Selected extract:

>>>>>

I would apologize for further derailing this thread, but it feels like the wheels have already come off the bus. If the supposed position of both groups is to include as many people as possible in a fun community, then we have all failed, including me. But sometimes difficult things need to be addressed to get to a better place.


----------



## labor of love (Jun 7, 2020)

GF loves my wakui 210 stainless clad nashiji and tanaka Ginsan 150 petty. She  soaking them in water after using. Nothing I can do or say will change her mind on this.


----------



## bahamaroot (Jun 7, 2020)

This is social media. Regardless of how you write/word things someone will always get butt hurt. If you are that thin skinned you shouldn't be on the 'net.


----------



## panda (Jun 7, 2020)

bahamaroot said:


> This is social media. Regardless of how you write/word things someone will always get butt hurt. If you are that thin skinned you shouldn't be on the 'net.

<<<<<

Goal of the exercise: Resume the knife forum thread above, writing on from its last line.

Dataset items
>>>>>

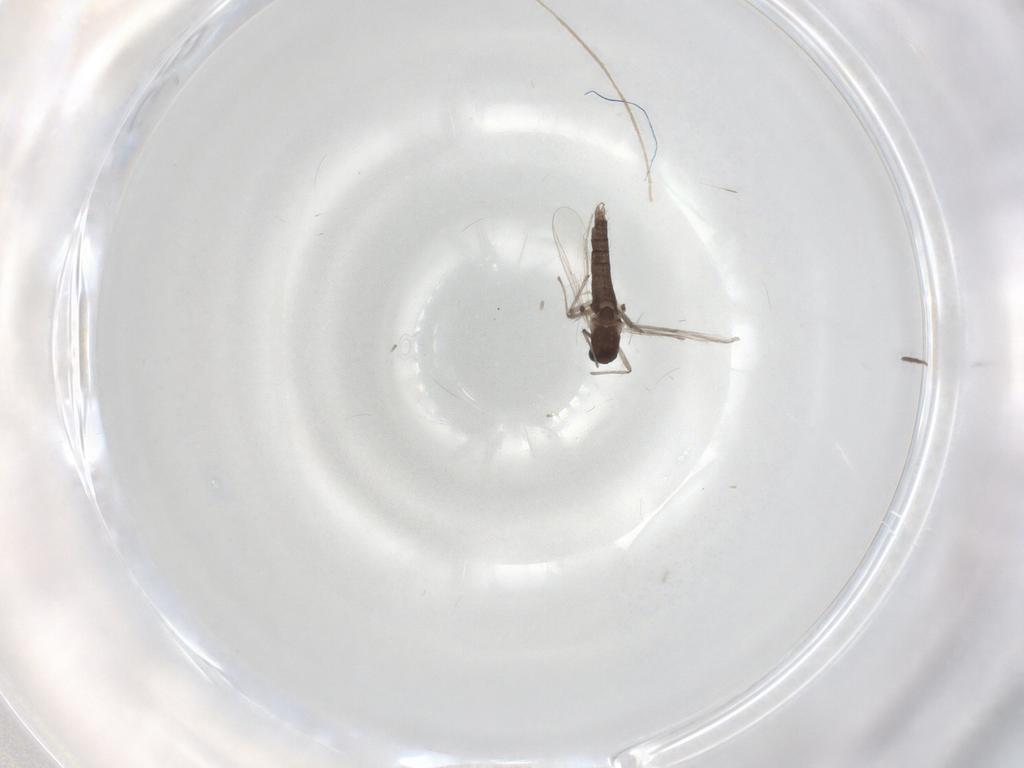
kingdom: Animalia
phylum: Arthropoda
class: Insecta
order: Diptera
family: Chironomidae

<<<<<

Result of the task:
they get offended while eavesdropping in public.


----------



## ian (Jun 7, 2020)

Anyway....

I’ve tried a few times to get my wife to show some interest in my other blades. It’s inspiring seeing other members‘ partners enjoy their knives, and then not object as much to the purchasing of more knives. But then she might start cooking more, which would mean I would get to cook less, which would be terrible!

I had a girlfriend once a long time ago who liked to pick up my Shun cleaver after drinking. Until somewhat recently, I still had a copy of the book “World War Z” that had huge love-gashes in it.


----------



## esoo (Jun 7, 2020)

My finacée wants me to say that she is offended by peoples offendedness.


----------



## panda (Jun 7, 2020)

esoo said:


> My finacée wants me to say that she is offended by peoples offendedness.


cheers to your fiancee!!


----------



## panda (Jun 7, 2020)

ian said:


> Anyway....
> 
> I’ve tried a few times to get my wife to show some interest in my other blades. It’s inspiring seeing other members‘ partners enjoy their knives, and then not object as much to the purchasing of more knives. But then she might start cooking more, which would mean I would get to cook less, which would be terrible!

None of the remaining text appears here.